Werron offers a modern definition of competition that I find particularly striking: Often today, individuals are not competing for a scarce good but rather the attention of their peers or a general audience. Public opinion and attention is valuable capital and that is what most compete for even in fields where there is necessarily no need for competition. In academia, there are not a limited number of degrees or times somebody can publish or speak. Instead people want to be heard and want to make an impact on a larger audience, whatever that might mean to them. You can immediately draw this definition of competition to Hutcheon and Werron. They are both academics vying for the attention of their peers and are trying, in their own way, to make a valuable contribution to society by explaining why competition is harmful. But with this definition you can see what they are saying as an example of modern competition with a tinge of irony. While trying to persuade the audience that competition is negative, they are themselves participating and playing into Werron’s modern form of competition.


  1. Hi Sophia! Thanks for writing such a great post; I think you outline Werron’s article very comprehensibly. I, too, think that Werron’s explicit definitional stance in this article is one of its strongest features. You note that Werron very precisely lays out what he means by “competition,” which is different from Hutcheon and Bateson’s pieces, which assumed (perhaps correctly) that the audience would share a similar understanding of the term. Indeed, Werron, Hutcheon, and Bateson all seem to be working from different definitions of the term “competition.” I think, partly, this is because Werron’s purpose in writing this article is quite different from that of Hutcheon and Bateson. Werron seems more invested in creating a working model/theory of competition, rather than making a clear argument for or against it.
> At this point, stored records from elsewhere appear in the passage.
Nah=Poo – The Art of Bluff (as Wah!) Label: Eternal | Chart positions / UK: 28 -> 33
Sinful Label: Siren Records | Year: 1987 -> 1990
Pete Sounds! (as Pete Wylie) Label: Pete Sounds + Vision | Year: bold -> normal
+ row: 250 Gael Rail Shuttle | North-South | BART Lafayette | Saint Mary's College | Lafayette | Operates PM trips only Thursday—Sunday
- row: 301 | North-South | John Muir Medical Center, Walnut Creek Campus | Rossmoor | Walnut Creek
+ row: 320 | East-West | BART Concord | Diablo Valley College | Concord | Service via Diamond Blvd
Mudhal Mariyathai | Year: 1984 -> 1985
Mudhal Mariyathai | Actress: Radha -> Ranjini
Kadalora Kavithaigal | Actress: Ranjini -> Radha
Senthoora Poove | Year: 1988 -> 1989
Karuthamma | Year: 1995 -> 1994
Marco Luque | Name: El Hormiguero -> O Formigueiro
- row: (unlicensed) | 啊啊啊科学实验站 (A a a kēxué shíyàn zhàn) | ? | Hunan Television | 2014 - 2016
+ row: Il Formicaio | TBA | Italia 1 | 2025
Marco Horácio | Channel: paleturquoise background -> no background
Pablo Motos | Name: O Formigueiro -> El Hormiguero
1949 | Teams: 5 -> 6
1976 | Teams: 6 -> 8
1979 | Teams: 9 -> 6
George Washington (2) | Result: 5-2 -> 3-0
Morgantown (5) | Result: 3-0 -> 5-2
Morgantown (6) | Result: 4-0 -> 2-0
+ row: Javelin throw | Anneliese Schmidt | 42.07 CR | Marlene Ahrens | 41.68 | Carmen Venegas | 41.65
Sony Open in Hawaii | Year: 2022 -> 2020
    However, I don’t think this means he is saying that competition is completely neutral—I interpreted the purpose of this research to be to convince other scholars to use his model of competition in order to make such arguments. For instance, Werron quotes Simmel on page 199, saying that “Antagonistic tension with his competitor sharpens the businessman’s sensitivity to the tendencies of the public, even to the point of clairvoyance.” Werron doesn’t only draw on discourse that posits competition positively, though: noting that competition often relies on “artificial zero-sum games” (200), Werron says that “competition, which has been praised as a ‘discovery procedure,’ could just as legitimately be called a standardization or homogenization procedure” (197). I find it interesting that Werron is able to hold these two competing (haha) perspectives in relatively stable juxtaposition throughout this article, to the point where it seems as if he is taking no stance at all. This is quite different, as you say, from Hutcheon and Bateson, who are solely interested in arguing the negatives of competition. I don’t think Werron is even trying to say anything in particular about the qualities of competition at all, except when defining its structure, which makes this research difficult to place in conversation with Hutcheon and Bateson. I wonder what would change about Hutcheon and Bateson’s pieces if they used Werron’s definition of competition? Perhaps they would have an easier time winning over the WRDS 350 crowd!